EXERCISE DESCRIPTION: Put every line of the entries below into a Markdown table with the columns Row and Line. Number each row and leave out blank lines.

════════

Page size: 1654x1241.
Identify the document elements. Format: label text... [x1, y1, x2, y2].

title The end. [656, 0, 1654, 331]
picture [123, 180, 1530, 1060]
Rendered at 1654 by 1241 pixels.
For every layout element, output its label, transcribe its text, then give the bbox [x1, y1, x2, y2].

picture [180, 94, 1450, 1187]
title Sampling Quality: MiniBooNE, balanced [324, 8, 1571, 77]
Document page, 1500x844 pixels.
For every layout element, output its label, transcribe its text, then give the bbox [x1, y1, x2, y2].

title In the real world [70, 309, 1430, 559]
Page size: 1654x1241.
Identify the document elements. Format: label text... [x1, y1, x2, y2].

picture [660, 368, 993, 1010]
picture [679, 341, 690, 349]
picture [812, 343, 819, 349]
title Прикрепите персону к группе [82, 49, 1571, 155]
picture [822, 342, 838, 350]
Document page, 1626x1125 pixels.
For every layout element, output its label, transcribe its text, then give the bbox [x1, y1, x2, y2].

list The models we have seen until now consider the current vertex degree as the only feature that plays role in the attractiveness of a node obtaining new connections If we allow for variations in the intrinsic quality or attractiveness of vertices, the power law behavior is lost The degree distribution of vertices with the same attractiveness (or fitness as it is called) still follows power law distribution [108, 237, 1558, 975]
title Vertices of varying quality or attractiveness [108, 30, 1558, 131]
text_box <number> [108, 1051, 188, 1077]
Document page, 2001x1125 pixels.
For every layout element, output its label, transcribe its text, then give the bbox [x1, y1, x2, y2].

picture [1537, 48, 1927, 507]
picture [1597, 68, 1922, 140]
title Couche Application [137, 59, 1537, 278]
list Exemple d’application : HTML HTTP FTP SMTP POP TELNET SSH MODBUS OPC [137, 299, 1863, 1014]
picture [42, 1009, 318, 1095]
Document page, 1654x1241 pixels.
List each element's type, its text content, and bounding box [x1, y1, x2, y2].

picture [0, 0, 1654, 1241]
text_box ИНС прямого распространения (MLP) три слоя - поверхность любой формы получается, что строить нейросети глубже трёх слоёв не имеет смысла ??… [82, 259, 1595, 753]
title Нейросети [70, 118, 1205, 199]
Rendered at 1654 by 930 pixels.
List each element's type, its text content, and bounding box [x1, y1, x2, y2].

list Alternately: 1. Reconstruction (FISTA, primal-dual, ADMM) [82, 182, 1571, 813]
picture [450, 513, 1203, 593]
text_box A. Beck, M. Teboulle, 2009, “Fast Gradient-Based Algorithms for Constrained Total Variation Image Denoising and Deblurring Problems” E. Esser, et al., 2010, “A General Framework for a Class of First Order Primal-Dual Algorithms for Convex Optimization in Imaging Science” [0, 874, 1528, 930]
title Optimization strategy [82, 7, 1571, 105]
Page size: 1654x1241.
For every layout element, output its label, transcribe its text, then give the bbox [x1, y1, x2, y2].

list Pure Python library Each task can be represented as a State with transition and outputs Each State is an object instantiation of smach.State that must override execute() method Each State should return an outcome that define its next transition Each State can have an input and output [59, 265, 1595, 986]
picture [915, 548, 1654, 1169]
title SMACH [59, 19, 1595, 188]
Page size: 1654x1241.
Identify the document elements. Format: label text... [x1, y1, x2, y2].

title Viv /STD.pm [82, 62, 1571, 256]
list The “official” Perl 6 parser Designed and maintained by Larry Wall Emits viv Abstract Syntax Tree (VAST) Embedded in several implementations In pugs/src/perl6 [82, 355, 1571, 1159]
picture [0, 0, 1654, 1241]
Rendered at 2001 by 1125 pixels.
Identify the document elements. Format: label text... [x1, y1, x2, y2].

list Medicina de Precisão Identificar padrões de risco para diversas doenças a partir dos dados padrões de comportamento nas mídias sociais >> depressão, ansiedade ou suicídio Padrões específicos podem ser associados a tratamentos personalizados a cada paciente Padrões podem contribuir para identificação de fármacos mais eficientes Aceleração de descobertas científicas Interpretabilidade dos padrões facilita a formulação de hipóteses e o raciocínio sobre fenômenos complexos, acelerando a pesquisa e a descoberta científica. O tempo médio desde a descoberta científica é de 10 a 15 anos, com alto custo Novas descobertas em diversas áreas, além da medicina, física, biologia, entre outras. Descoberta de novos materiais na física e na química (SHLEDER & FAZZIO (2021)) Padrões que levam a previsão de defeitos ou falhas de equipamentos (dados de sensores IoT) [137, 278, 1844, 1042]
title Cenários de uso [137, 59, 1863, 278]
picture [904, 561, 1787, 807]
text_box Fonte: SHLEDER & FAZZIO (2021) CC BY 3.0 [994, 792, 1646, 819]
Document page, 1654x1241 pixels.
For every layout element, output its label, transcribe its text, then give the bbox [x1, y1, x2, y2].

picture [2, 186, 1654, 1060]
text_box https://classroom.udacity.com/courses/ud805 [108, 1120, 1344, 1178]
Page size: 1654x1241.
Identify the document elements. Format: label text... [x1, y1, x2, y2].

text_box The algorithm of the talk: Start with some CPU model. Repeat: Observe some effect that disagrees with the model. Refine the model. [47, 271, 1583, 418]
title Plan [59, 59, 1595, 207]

════════

OUTPUT BELOW:
| Row | Line |
|---|---|
| 1 | Page size: 1654x1241. |
| 2 | Identify the document elements. Format: label text... [x1, y1, x2, y2]. |
| 3 | title The end. [656, 0, 1654, 331] |
| 4 | picture [123, 180, 1530, 1060] |
| 5 | Rendered at 1654 by 1241 pixels. |
| 6 | For every layout element, output its label, transcribe its text, then give the bbox [x1, y1, x2, y2]. |
| 7 | picture [180, 94, 1450, 1187] |
| 8 | title Sampling Quality: MiniBooNE, balanced [324, 8, 1571, 77] |
| 9 | Document page, 1500x844 pixels. |
| 10 | For every layout element, output its label, transcribe its text, then give the bbox [x1, y1, x2, y2]. |
| 11 | title In the real world [70, 309, 1430, 559] |
| 12 | Page size: 1654x1241. |
| 13 | Identify the document elements. Format: label text... [x1, y1, x2, y2]. |
| 14 | picture [660, 368, 993, 1010] |
| 15 | picture [679, 341, 690, 349] |
| 16 | picture [812, 343, 819, 349] |
| 17 | title Прикрепите персону к группе [82, 49, 1571, 155] |
| 18 | picture [822, 342, 838, 350] |
| 19 | Document page, 1626x1125 pixels. |
| 20 | For every layout element, output its label, transcribe its text, then give the bbox [x1, y1, x2, y2]. |
| 21 | list The models we have seen until now consider the current vertex degree as the only feature that plays role in the attractiveness of a node obtaining new connections If we allow for variations in the intrinsic quality or attractiveness of vertices, the power law behavior is lost The degree distribution of vertices with the same attractiveness (or fitness as it is called) still follows power law distribution [108, 237, 1558, 975] |
| 22 | title Vertices of varying quality or attractiveness [108, 30, 1558, 131] |
| 23 | text_box <number> [108, 1051, 188, 1077] |
| 24 | Document page, 2001x1125 pixels. |
| 25 | For every layout element, output its label, transcribe its text, then give the bbox [x1, y1, x2, y2]. |
| 26 | picture [1537, 48, 1927, 507] |
| 27 | picture [1597, 68, 1922, 140] |
| 28 | title Couche Application [137, 59, 1537, 278] |
| 29 | list Exemple d’application : HTML HTTP FTP SMTP POP TELNET SSH MODBUS OPC [137, 299, 1863, 1014] |
| 30 | picture [42, 1009, 318, 1095] |
| 31 | Document page, 1654x1241 pixels. |
| 32 | List each element's type, its text content, and bounding box [x1, y1, x2, y2]. |
| 33 | picture [0, 0, 1654, 1241] |
| 34 | text_box ИНС прямого распространения (MLP) три слоя - поверхность любой формы получается, что строить нейросети глубже трёх слоёв не имеет смысла ??… [82, 259, 1595, 753] |
| 35 | title Нейросети [70, 118, 1205, 199] |
| 36 | Rendered at 1654 by 930 pixels. |
| 37 | List each element's type, its text content, and bounding box [x1, y1, x2, y2]. |
| 38 | list Alternately: 1. Reconstruction (FISTA, primal-dual, ADMM) [82, 182, 1571, 813] |
| 39 | picture [450, 513, 1203, 593] |
| 40 | text_box A. Beck, M. Teboulle, 2009, “Fast Gradient-Based Algorithms for Constrained Total Variation Image Denoising and Deblurring Problems” E. Esser, et al., 2010, “A General Framework for a Class of First Order Primal-Dual Algorithms for Convex Optimization in Imaging Science” [0, 874, 1528, 930] |
| 41 | title Optimization strategy [82, 7, 1571, 105] |
| 42 | Page size: 1654x1241. |
| 43 | For every layout element, output its label, transcribe its text, then give the bbox [x1, y1, x2, y2]. |
| 44 | list Pure Python library Each task can be represented as a State with transition and outputs Each State is an object instantiation of smach.State that must override execute() method Each State should return an outcome that define its next transition Each State can have an input and output [59, 265, 1595, 986] |
| 45 | picture [915, 548, 1654, 1169] |
| 46 | title SMACH [59, 19, 1595, 188] |
| 47 | Page size: 1654x1241. |
| 48 | Identify the document elements. Format: label text... [x1, y1, x2, y2]. |
| 49 | title Viv /STD.pm [82, 62, 1571, 256] |
| 50 | list The “official” Perl 6 parser Designed and maintained by Larry Wall Emits viv Abstract Syntax Tree (VAST) Embedded in several implementations In pugs/src/perl6 [82, 355, 1571, 1159] |
| 51 | picture [0, 0, 1654, 1241] |
| 52 | Rendered at 2001 by 1125 pixels. |
| 53 | Identify the document elements. Format: label text... [x1, y1, x2, y2]. |
| 54 | list Medicina de Precisão Identificar padrões de risco para diversas doenças a partir dos dados padrões de comportamento nas mídias sociais >> depressão, ansiedade ou suicídio Padrões específicos podem ser associados a tratamentos personalizados a cada paciente Padrões podem contribuir para identificação de fármacos mais eficientes Aceleração de descobertas científicas Interpretabilidade dos padrões facilita a formulação de hipóteses e o raciocínio sobre fenômenos complexos, acelerando a pesquisa e a descoberta científica. O tempo médio desde a descoberta científica é de 10 a 15 anos, com alto custo Novas descobertas em diversas áreas, além da medicina, física, biologia, entre outras. Descoberta de novos materiais na física e na química (SHLEDER & FAZZIO (2021)) Padrões que levam a previsão de defeitos ou falhas de equipamentos (dados de sensores IoT) [137, 278, 1844, 1042] |
| 55 | title Cenários de uso [137, 59, 1863, 278] |
| 56 | picture [904, 561, 1787, 807] |
| 57 | text_box Fonte: SHLEDER & FAZZIO (2021) CC BY 3.0 [994, 792, 1646, 819] |
| 58 | Document page, 1654x1241 pixels. |
| 59 | For every layout element, output its label, transcribe its text, then give the bbox [x1, y1, x2, y2]. |
| 60 | picture [2, 186, 1654, 1060] |
| 61 | text_box https://classroom.udacity.com/courses/ud805 [108, 1120, 1344, 1178] |
| 62 | Page size: 1654x1241. |
| 63 | Identify the document elements. Format: label text... [x1, y1, x2, y2]. |
| 64 | text_box The algorithm of the talk: Start with some CPU model. Repeat: Observe some effect that disagrees with the model. Refine the model. [47, 271, 1583, 418] |
| 65 | title Plan [59, 59, 1595, 207] |